Public service runs deep in new community services director

Brook Adie

Brook Adie


The daughter of former Douglas County School Board trustee Alicia Smalley, Brook Adie inherited a commitment to public service from her mother, who worked for the state for decades.

Adie was named assistant director of the county’s Community Services Department in October.

“I am really excited to be working in the community where I grew up,” she said. “My hope is to bring my years of experience working on at a statewide level and with federal partners to the county. Something I have missed and look forward to in this new role is working with individuals and seeing the progress programs can bring.”

Adie is a licensed social worker who worked 16 years at the Department of Health and Human Services.
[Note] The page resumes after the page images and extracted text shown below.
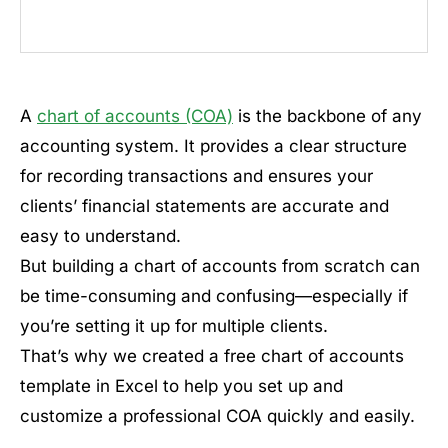
A
chart of accounts (COA)
is the backbone of any
accounting system. It provides a clear structure
for recording transactions and ensures your
clients’ financial statements are accurate and
easy to understand.
But building a chart of accounts from scratch can
be time-consuming and confusing—especially if
you’re setting it up for multiple clients.
That’s why we created a free chart of accounts
template in Excel to help you set up and
customize a professional COA quickly and easily.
She spent 13 of those years at Aging and Disability Services as a case manager for aging programs. She was an elder protective services worker for a brief period of time. Later she moved to disability services and oversaw the state Autism Treatment Assistant program for five years. Adie also worked as the Bureau Chief at the Division for Public and Behavioral Health for three years.

In her new role, she will be responsible for helping Director Scott Morgan in management of various divisions to include Parks, Recreation, Weed Control, DART Public Transit, Senior Services, Social Services, Animal Care and Community Health.

A third-generation Nevadan, Adie worked at the Carson Valley Swim Center while attending Douglas High School. Her great-grandfather was Lincoln County Sheriff and her grandfather served in the Nevada Assembly.

She is a 1998 graduate of Douglas High School and a 2004 graduate of the University of Nevada, Reno, with a bachelor’s degree in social work.

Adie obtained her master’s degree in human services with a focus in public administration from Walden University.

Adie lives in the north county home where she grew up in with her family. Brook and her husband of 23 years have three children, 15-year-old twins and a 10-year-old. The family keeps busy by being involved in sports. Together they also enjoy traveling, camping, and spending time outdoors.

This was a competitive application process and it yielded strong candidates, Morgan said.